Adolescents with multiple sclerosis (MS) have lower levels of fitness compared with healthy teenagers of the same age and a sex, a study suggests.
Findings also demonstrated that among younger MS patients, higher levels of fitness were associated with lower disease activity and disability.
The study “Youth with multiple sclerosis have low levels of fitness” was published in the Multiple Sclerosis Journal.
Previous research suggested that young patients with MS who practice moderate-to-vigorous physical activity have lower disease activity and disability. Physical activity also has been linked to lower occurence of depression and fatigue.
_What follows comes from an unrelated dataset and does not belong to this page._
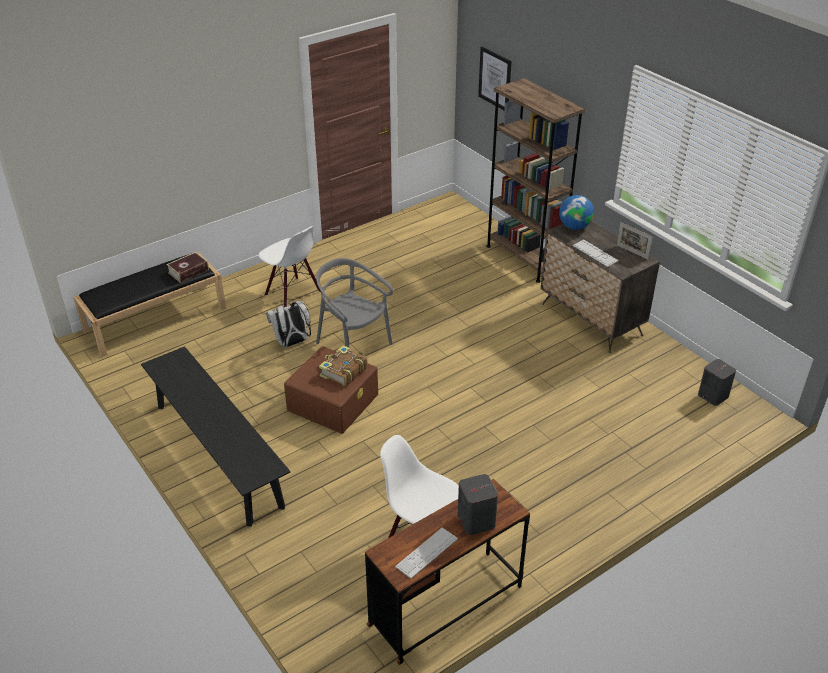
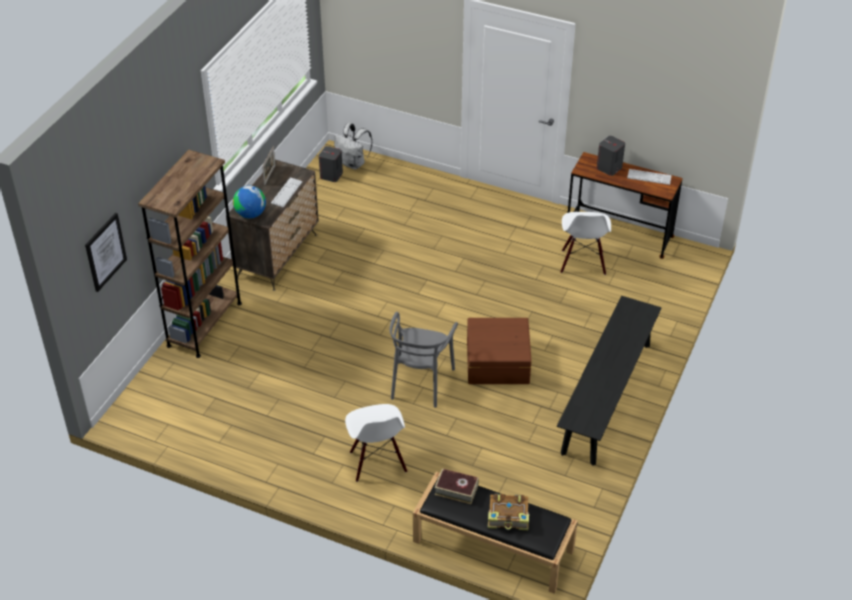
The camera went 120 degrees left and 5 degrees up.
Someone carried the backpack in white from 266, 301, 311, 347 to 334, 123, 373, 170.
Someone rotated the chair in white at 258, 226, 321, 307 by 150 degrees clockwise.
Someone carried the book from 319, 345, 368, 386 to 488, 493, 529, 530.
Physical fitness, which is distinct from physical activity and is defined in the study as “a set of attributes that people have or achieve that relates to their ability to perform physical activity,” also may influence disease progression and the outcomes of young MS patients.
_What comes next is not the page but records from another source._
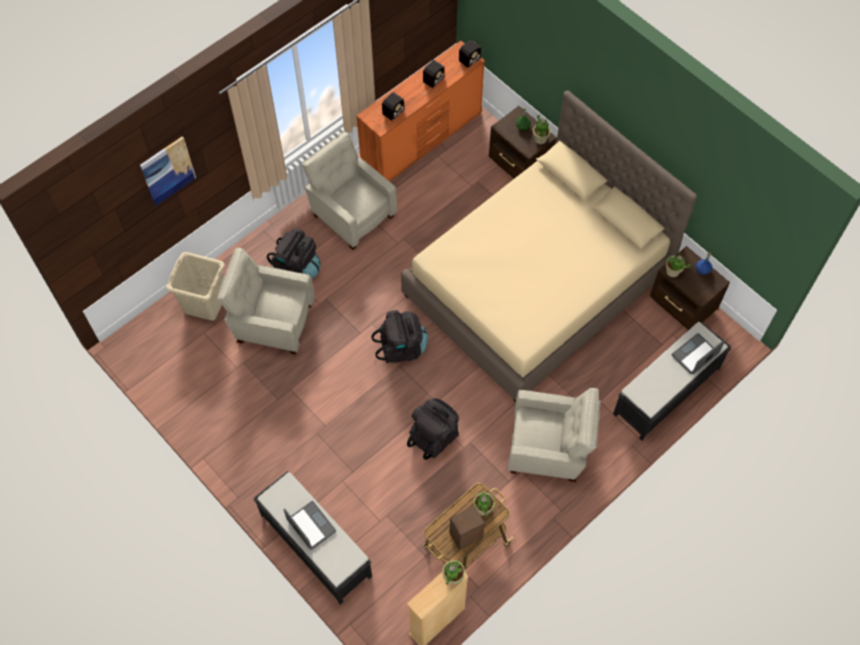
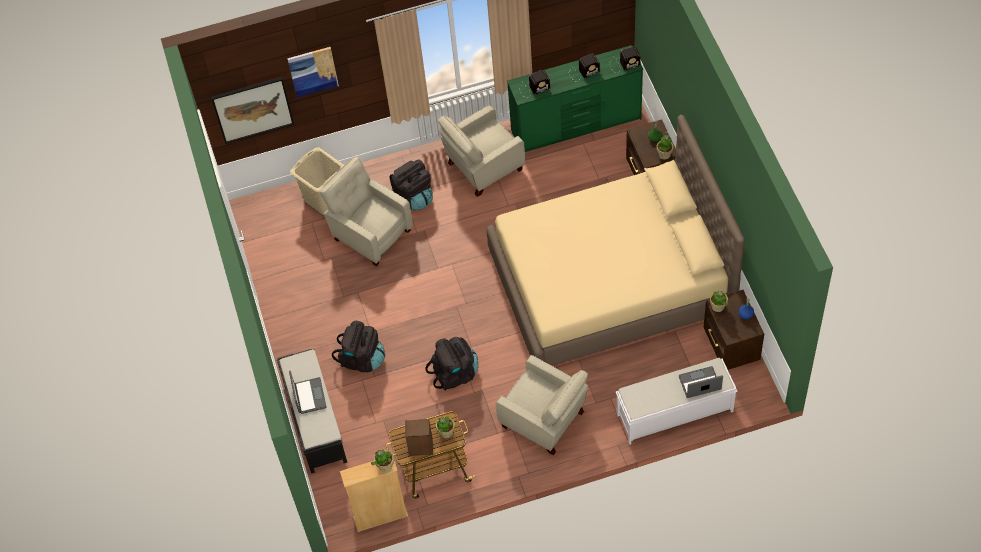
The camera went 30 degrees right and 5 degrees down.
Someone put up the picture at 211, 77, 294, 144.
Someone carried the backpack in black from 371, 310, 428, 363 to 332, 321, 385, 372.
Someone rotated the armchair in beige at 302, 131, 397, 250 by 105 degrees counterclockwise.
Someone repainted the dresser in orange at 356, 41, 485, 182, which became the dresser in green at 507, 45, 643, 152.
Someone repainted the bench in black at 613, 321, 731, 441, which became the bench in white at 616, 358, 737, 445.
This parameter, however, “has not been fully studied in youth with MS or in comparison with healthy controls,” the researchers wrote.
Researchers at The Hospital for Sick Children, in Toronto, Canada, and their colleagues assessed and compared the physical fitness of 19 young MS patients, ages 11–18, to that of 21 age- and sex-matched healthy teenagers.
To that end, they compared their performance in a cardiorespiratory-fitness test, which measured maximum oxygen consumption during intense exercise (aerobic capacity), and in the two-minute walk test 2MWT, which is designed to assess walking endurance.